It’s an older book. It’s written by a medical doctor. But if you haven’t read it, it’s a “must read” for printing industry leadership. It’s called The Checklist Manifesto: How to Get Things Right, and its premise is so simple that you almost can’t believe the author stretched it into 142 pages. But it’s precisely because it’s so simple that a full book was required.
Written by surgeon and best-selling author Atul Gawande, the conclusion is that checklists reduce mistakes—a lot. People, especially Type A personalities like us, often don’t want to accept that we could be vulnerable to overlooking simple things we’ve done a thousand times, so it took a full-sized book to prove to us that we can. The conclusions apply to any industry that relies on repetitive tasks. Surgery, for example. Aviation, construction…printing.
Gawande opens the book with a story from a friend’s career as a surgeon. A patient lay on the table, a routine operation, and his heart stopped. The surgical team raced through the possibilities—major blood loss? Lack of oxygen? Collapsed lung? It turned out, someone had simply forgotten to doublecheck the patient’s potassium levels. Too much potassium stops the heart. This after all, Gawande writes, is how they execute prisoners. (In this case, the patient’s potassium levels were fixed and he recovered.)
More Prone Than We Think
Life—and manufacturing processes—are filled with complexity. When things are complex, with lots of steps from Point A to Point Z, it’s easy to miss things. As professionals, we think we’re immune, but we’re not. In fact, the more often we’ve done something, Gawande points out, the more likely it is that we will miss something. The consequences can be catastrophic:
Fifteen years ago, Israeli scientists published a study in which engineers observed patient care in ICUs for twenty-four hour stretches. They found that the average patient required 178 individual actions per day, ranging from administering a drug to suctioning the lungs, and every one of them posed risks. Remarkably, the nurses and doctors were observed to make an error in just 1% of these actions, but that still amounted to an average of two errors a day with every patient.
Compare this to the printing process. How many steps in taking an order? Prepress? Production? Binding and finishing? Invoicing? We all know the potential consequences, large and small, of a printing error. Hence why vendors have automated as many processes as possible. One of the ways automation improves profitability is by reducing the potential for human error.
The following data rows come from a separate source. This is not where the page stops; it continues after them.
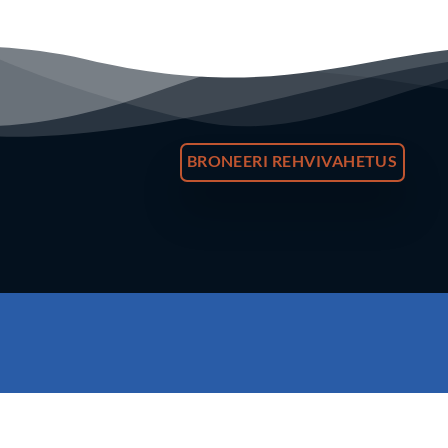
BRONEERI REHVIVAHETUS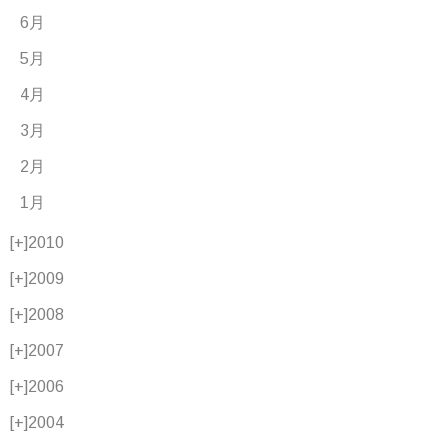
6月
5月
4月
3月
2月
1月
[+]
2010
[+]
2009
[+]
2008
[+]
2007
[+]
2006
[+]
2004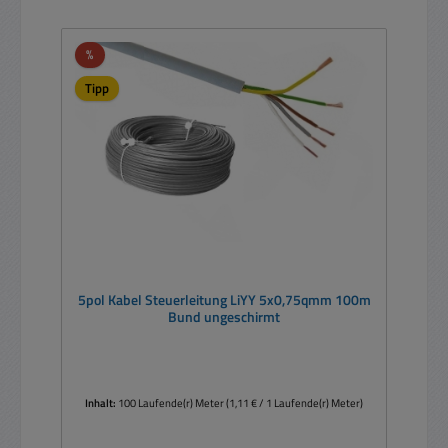
Rabatt
%
Tipp
5pol Kabel Steuerleitung LiYY 5x0,75qmm 100m
Bund ungeschirmt
Inhalt:
100 Laufende(r) Meter
(1,11 € / 1 Laufende(r) Meter)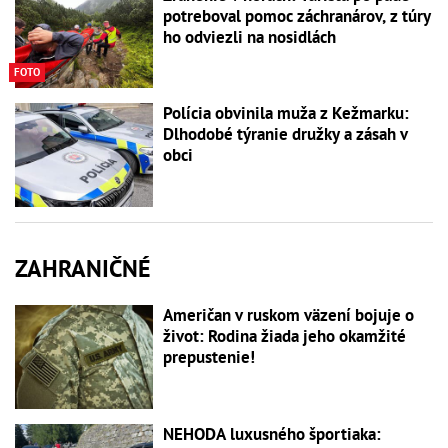
potreboval pomoc záchranárov, z túry
ho odviezli na nosidlách
FOTO
Polícia obvinila muža z Kežmarku:
Dlhodobé týranie družky a zásah v
obci
ZAHRANIČNÉ
Američan v ruskom väzení bojuje o
život: Rodina žiada jeho okamžité
prepustenie!
NEHODA luxusného športiaka: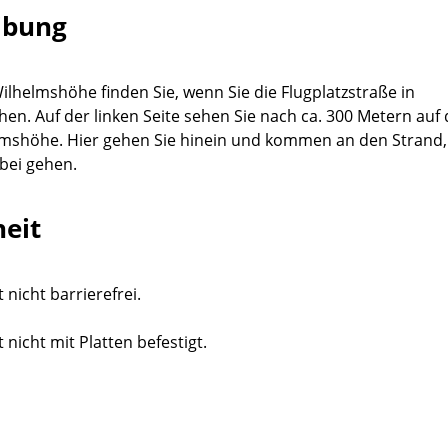
ibung
lhelmshöhe finden Sie, wenn Sie die Flugplatzstraße in
hen. Auf der linken Seite sehen Sie nach ca. 300 Metern auf 
lmshöhe. Hier gehen Sie hinein und kommen an den Strand,
bei gehen.
heit
 nicht barrierefrei.
 nicht mit Platten befestigt.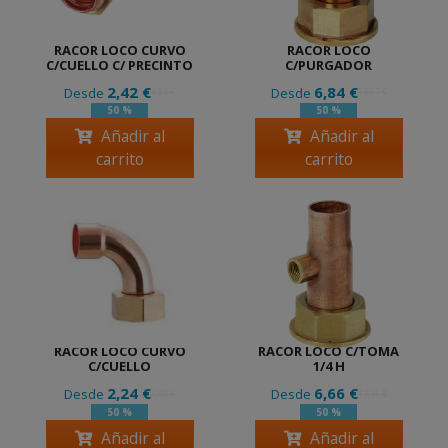
RACOR LOCO CURVO
RACOR LOCO
C/CUELLO C/ PRECINTO
C/PURGADOR
2,42 €
6,84 €
Desde
Desde
4,84 €
13,67 €
50 %
50 %
Añadir al
Añadir al
carrito
carrito
RACOR LOCO CURVO
RACOR LOCO C/TOMA
C/CUELLO
1/4 H
2,24 €
6,66 €
Desde
Desde
4,48 €
13,31 €
50 %
50 %
Añadir al
Añadir al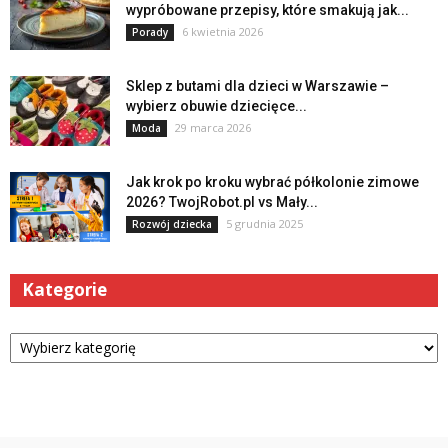
wypróbowane przepisy, które smakują jak...
6 kwietnia 2026
Porady
Sklep z butami dla dzieci w Warszawie –
wybierz obuwie dziecięce...
29 marca 2026
Moda
Jak krok po kroku wybrać półkolonie zimowe
2026? TwojRobot.pl vs Mały...
5 grudnia 2025
Rozwój dziecka
Kategorie
Kategorie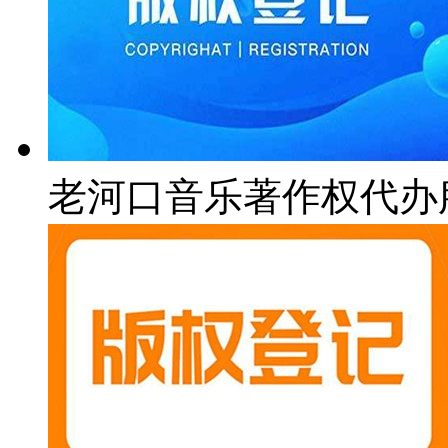
老河口音乐著作权代办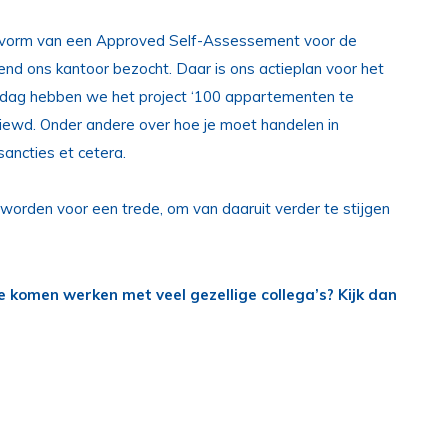
 de vorm van een Approved Self-Assessement voor de
end ons kantoor bezocht. Daar is ons actieplan voor het
middag hebben we het project ‘100 appartementen te
rviewd. Onder andere over hoe je moet handelen in
sancties et cetera.
 worden voor een trede, om van daaruit verder te stijgen
te komen werken met veel gezellige collega’s? Kijk dan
It Can’t Be Just Any Type of Checklist
But it can’t be just any type of checklist. Gawande’s years of research found that it has to be a specific type of checklist:
- It must be concise.
- It must be specific.
- It must be boiled down to the key elements.
Best if it fits on an index card.
When it works, it really works. Gawande tells the story of a Boeing Model 299 military test plane. On its maiden voyage, the plane taxied down the runway—all 103 feet of its wingspan—and burst into flames, killing two of the five crew, including the pilot. Study of the crash showed that nothing mechanical had gone wrong. So the U.S. Army did something unusual. Instead of abandoning the plane or requiring pilots to get more training, they created a checklist. The plane, renamed the B2 Bomber, went on to fly 1.8 million flights without an accident.
Another example comes from the world of medicine, where one hospital implemented a checklist as a test for the pre-surgical procedure of inserting IV lines. “The results were so dramatic that they weren’t sure whether to believe them.” The 10-day line infection rate dropped from 11% to zero.
The Untold Story of Sullenberger and the Checklist
The Checklist Manifesto is filled with stats like these. But it’s the stories that stick with you, including a very familiar one: The Miracle on the Hudson, in which Captain Chelsey Sullenberger III miraculously landed US Airways Flight 1549 in the Hudson River after it ran into a flock of geese that knocked out both engines. But long after the hero fanfare ended, Sullenberger insisted that he, himself, hadn’t done anything extraordinary. It was a team effort, he said, and that team included a short emergency procedures checklist that was followed with exactness. Despite his years of military training, Sullenberger didn’t rely on his instincts. He trusted the checklist and followed procedure. So the hero that day wasn’t Sullenberger or his crew. It was the emergency checklist that the team chose to follow. So maybe that does make them heroes. They didn’t have to follow the checklist, but they did.
In the printing industry, automation solves many of the problems associated with human error, but not all of them. Even those it does, not every printer has made the investment. So maybe it’s worth considering a checklist, even if you think you don’t need one.